AFTER living in a tent on Portobello beach for the last four months, my dear amigo, Ben Treuhaft, has been told by Embra Toon Cooncil that he must leave.

Mr Treuhaft, whose mother was Jessica Mitford, Jakey Rowling's favourite journalist, and whose father was Bob Treuhaft, a lawyer who took one Hilary Rodham Clinton as an intern, now has no option but to pack up his things, including his piano, and go. So ends one of the most diverting sagas in these parts for centuries.

Mr Treuhaft, who is 66, landed on the beach after he was told to get out of the family home by his Hungarian wife. It's not clear whether she actually meant him to depart or whether she just lost the rag momentarily because he was annoying her. Be that as it may, Mr Treuhaft did not hang around and immediately bought a tent in which he could sleep and use as the HQ for his piano-tuning business.
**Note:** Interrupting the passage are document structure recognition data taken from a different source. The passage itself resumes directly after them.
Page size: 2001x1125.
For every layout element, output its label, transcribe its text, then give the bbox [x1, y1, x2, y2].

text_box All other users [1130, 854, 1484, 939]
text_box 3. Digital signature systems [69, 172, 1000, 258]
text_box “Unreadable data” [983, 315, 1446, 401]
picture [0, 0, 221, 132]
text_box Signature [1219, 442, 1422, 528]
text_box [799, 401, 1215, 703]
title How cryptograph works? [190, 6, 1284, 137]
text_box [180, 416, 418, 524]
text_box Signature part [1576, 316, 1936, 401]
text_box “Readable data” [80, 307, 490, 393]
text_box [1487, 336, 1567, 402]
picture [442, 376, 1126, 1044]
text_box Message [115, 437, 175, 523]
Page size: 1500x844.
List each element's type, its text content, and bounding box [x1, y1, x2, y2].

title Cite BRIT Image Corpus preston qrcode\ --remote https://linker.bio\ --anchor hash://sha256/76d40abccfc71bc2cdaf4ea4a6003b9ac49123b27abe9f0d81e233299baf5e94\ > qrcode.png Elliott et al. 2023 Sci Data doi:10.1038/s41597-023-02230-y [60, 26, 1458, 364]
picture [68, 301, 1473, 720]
When I finally caught up with him in person, he was tuning a piano for Kong Ki from Macao, whose Fringe show - Puzzle The Puzzle - you simply must see. Mr Treuhaft was barefooted, with a pink-tinged goatee beard, baggy Japanese pants, red and black bandana, and green toenails. In short, a sight for sore eyes.
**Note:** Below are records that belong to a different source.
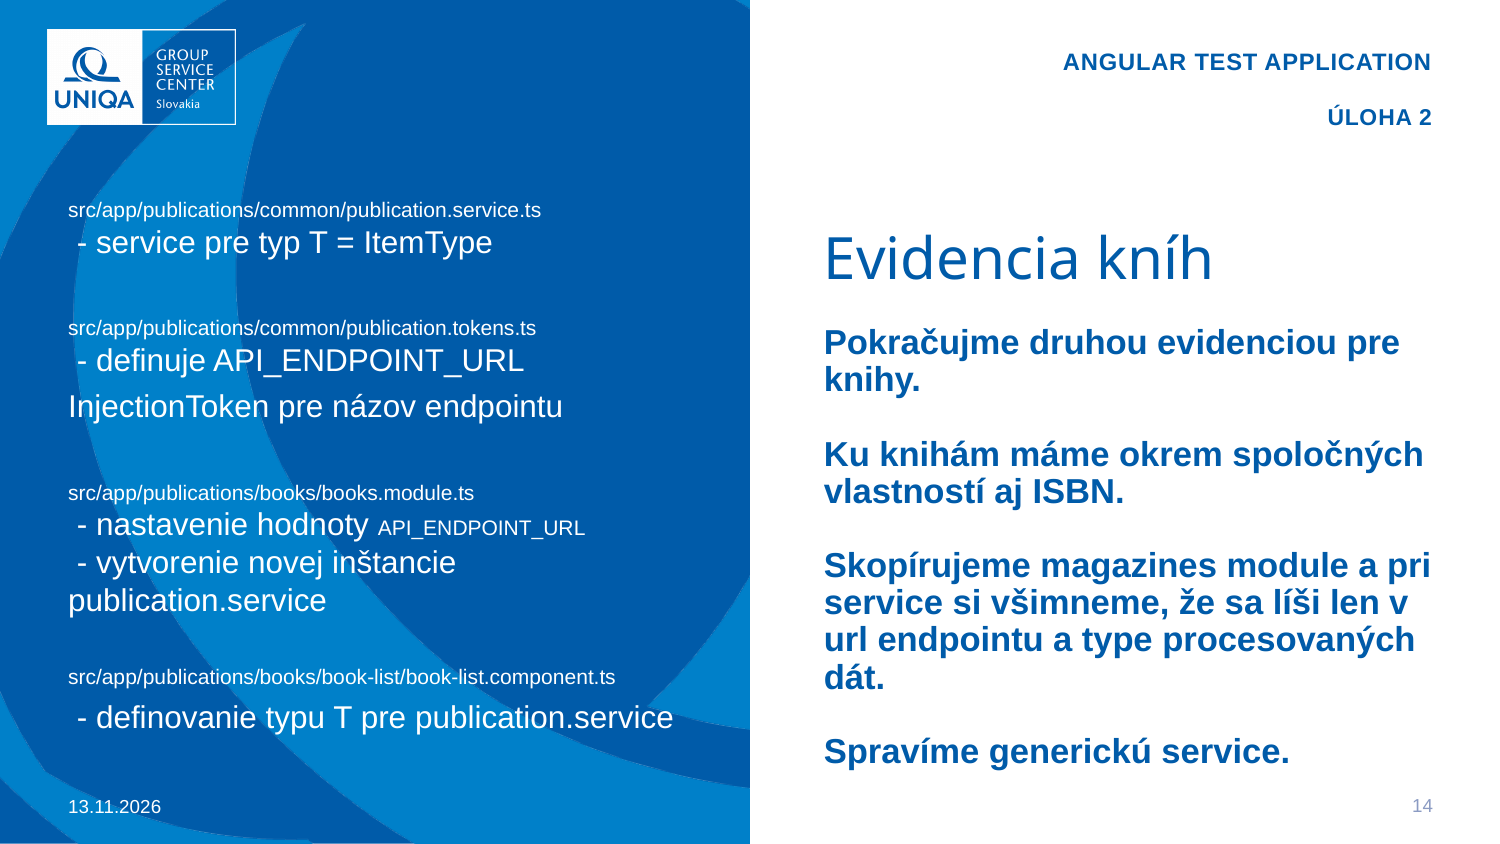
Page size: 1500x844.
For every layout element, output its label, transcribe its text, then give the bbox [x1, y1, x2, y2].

list ÚLOHA 2 [900, 98, 1448, 139]
list Angular TEST APPLICATION [900, 42, 1447, 84]
list src/app/publications/common/publication.service.ts - service pre typ T = ItemType src/app/publications/common/publication.tokens.ts - definuje API_ENDPOINT_URL InjectionToken pre názov endpointu src/app/publications/books/books.module.ts - nastavenie hodnoty API_ENDPOINT_URL - vytvorenie novej inštancie publication.service src/app/publications/books/book-list/book-list.component.ts - definovanie typu T pre publication.service [53, 189, 726, 744]
title Evidencia kníh [809, 221, 1450, 317]
picture [0, 0, 750, 844]
subtitle Pokračujme druhou evidenciou pre knihy. Ku knihám máme okrem spoločných vlastností aj ISBN. Skopírujeme magazines module a pri service si všimneme, že sa líši len v url endpointu a type procesovaných dát. Spravíme generickú service. [809, 317, 1450, 782]
slide_number 14 [1051, 782, 1449, 827]
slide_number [53, 783, 463, 829]
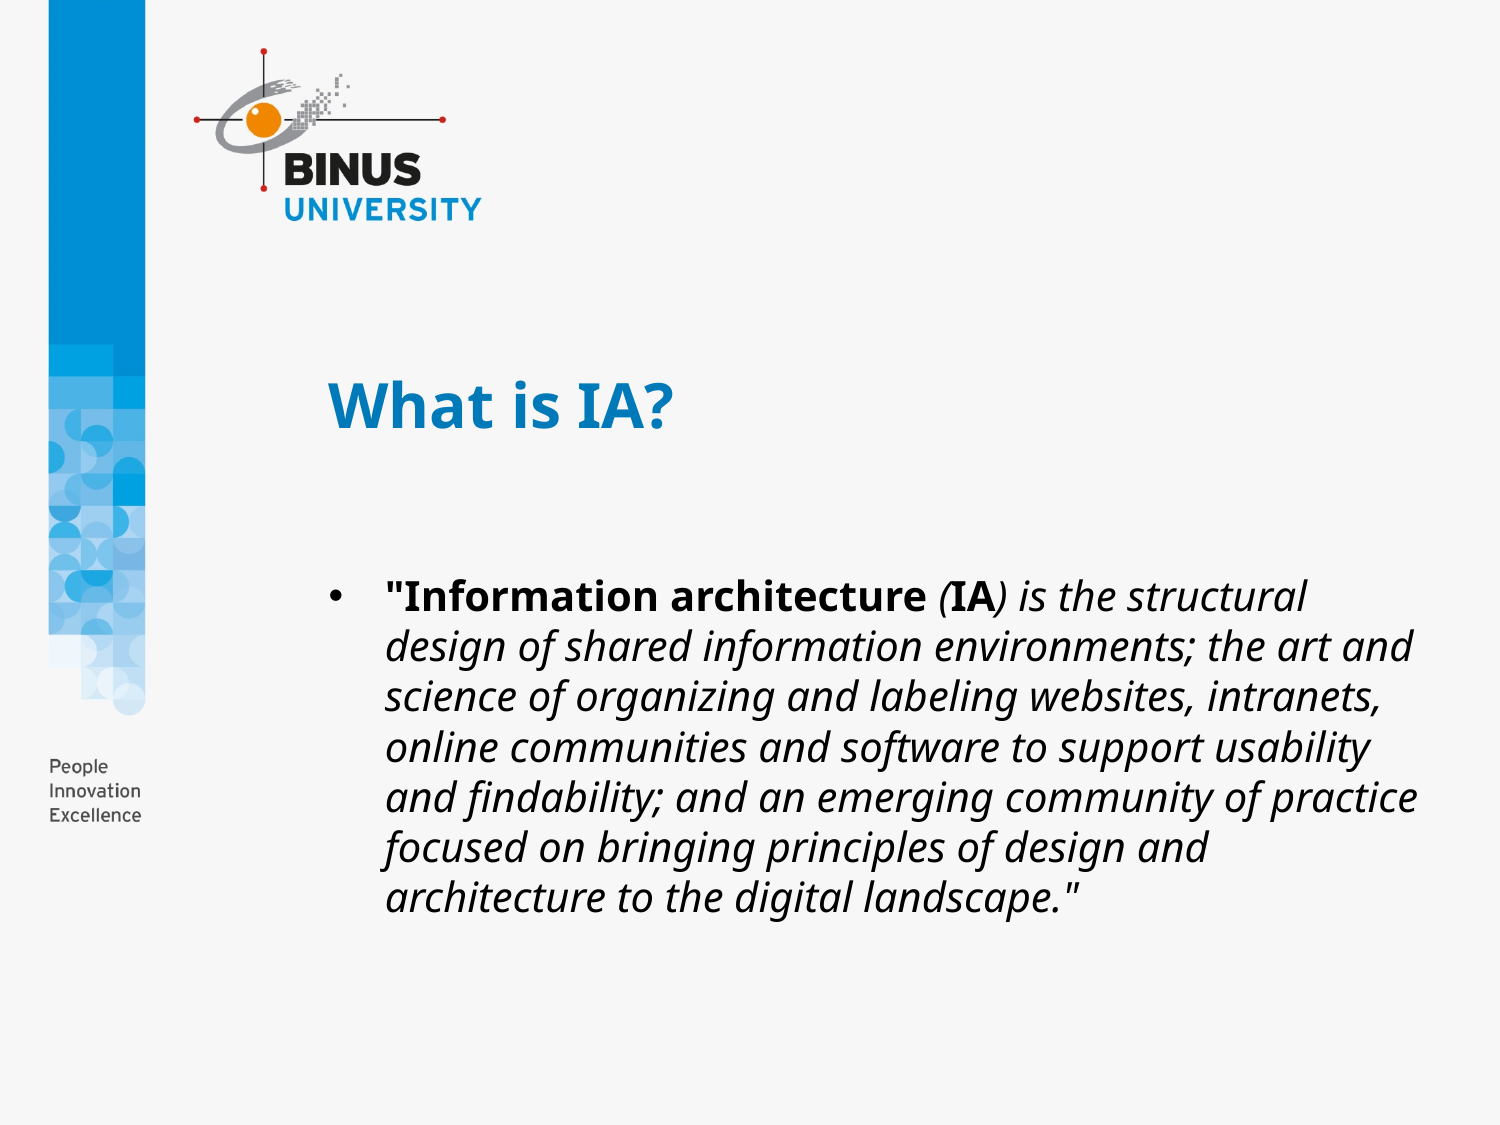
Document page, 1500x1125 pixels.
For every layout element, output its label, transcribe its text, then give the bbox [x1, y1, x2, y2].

He'd just come from a weekend in the Borders where he was staying with his relative, Stella Tennant, "the most beautiful woman in Scotland". Asked how he survives and thrives, he said: "I've never done an honest day's work in my life." Having said which, he gave me his business card, in case I knew of anyone who needs a piano tuned. If that's you go to: tunerben.com.

TALKING of the Mitfords, I've been reading Jessica's Hons And Rebels. Isn't it wunderbar? Say what you like about our nearest (and dearest) neighbours but no one does eccentricity quite like them.
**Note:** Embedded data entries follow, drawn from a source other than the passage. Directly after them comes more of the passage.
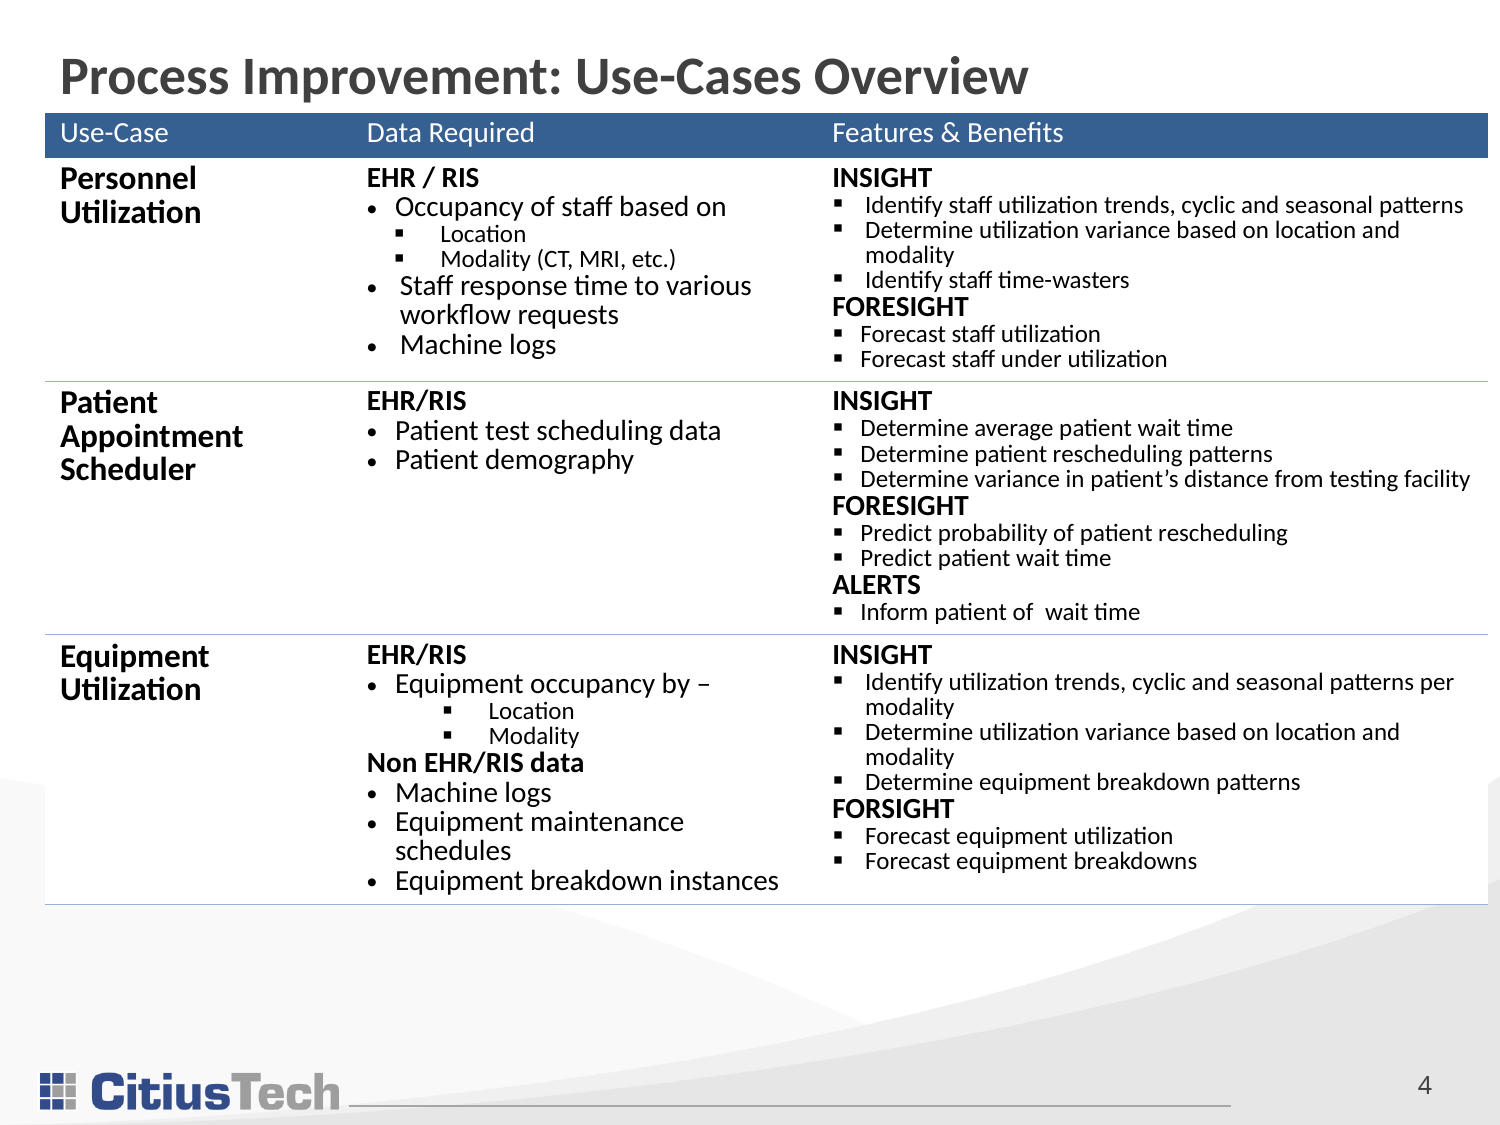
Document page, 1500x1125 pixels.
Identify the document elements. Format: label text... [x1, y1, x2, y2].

table_header Use-Case [45, 113, 352, 158]
table_cell INSIGHT Determine average patient wait time Determine patient rescheduling patterns Determine variance in patient’s distance from testing facility FORESIGHT Predict probability of patient rescheduling Predict patient wait time ALERTS Inform patient of wait time [817, 382, 1488, 634]
table_cell INSIGHT Identify utilization trends, cyclic and seasonal patterns per modality Determine utilization variance based on location and modality Determine equipment breakdown patterns FORSIGHT Forecast equipment utilization Forecast equipment breakdowns [817, 635, 1488, 904]
table_cell Patient Appointment Scheduler [45, 382, 352, 634]
table_cell EHR / RIS Occupancy of staff based on Location Modality (CT, MRI, etc.) Staff response time to various workflow requests Machine logs [352, 158, 817, 381]
table_cell EHR/RIS Equipment occupancy by – Location Modality Non EHR/RIS data Machine logs Equipment maintenance schedules Equipment breakdown instances [352, 635, 817, 904]
table_cell Personnel Utilization [45, 158, 352, 381]
table_header Features & Benefits [817, 113, 1488, 158]
text_box Process Improvement: Use-Cases Overview [45, 32, 1471, 113]
table_cell INSIGHT Identify staff utilization trends, cyclic and seasonal patterns Determine utilization variance based on location and modality Identify staff time-wasters FORESIGHT Forecast staff utilization Forecast staff under utilization [817, 158, 1488, 381]
table_cell Equipment Utilization [45, 635, 352, 904]
table_header Data Required [352, 113, 817, 158]
picture [0, 0, 1500, 1125]
table_cell EHR/RIS Patient test scheduling data Patient demography [352, 382, 817, 634]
Arguably, the Mitfords were the most eccentric family ever put on the planet. Of one of her sisters, writes Jessica, "she ... wanted to be a horse, and spent long hours practising to be one, realistically pawing the ground, tossing her head, and neighing".

Another thought it a hoot to wrap her pet snake round a toilet chain, which gave an unsuspecting governess the fright of her life. Another spent long hours trying to imitate the look on a hen's face as it laid an egg. Jessica, meanwhile, who was as far to the left as Hitler-loving Unity was to the right, used to amuse herself by giving her father daily Palsy Practice, which consisted of her shaking his hand while he was drinking tea.

"In a few years," she told him, "when you're really old, you'll probably have palsy. I must give you a little practice now, before you actually get it, so that you won't be dropping things all the time." I shall be very surprised if we see their likes again.

TELL them I'm out of scoops, were apparently almost the last words of Chapman Pincher, the celebrated hack who has died aged 100. By the spookiest of coincidences I've been thinking about last words, many of which seem to me to have been rehearsed before the bell tolls. I have always been fond of those credited to Gertrude Stein. "What is the answer?" she asked.

On being given no reply, she murmured: "In that case, what is the question." Saki, who was killed by a sniper in the Second World War, went to his doom immediately after he said: "Put that bloody cigarette out!"

I'm fond of unusual endings too, none more so than that of poet Lionel Johnson, who legend has it died after falling off a bar stool. But what about James Agee and Robert Lowell, both of whom died in taxis? Not something you'd wish on your worst enemy; may they all expire on the No 26 bus.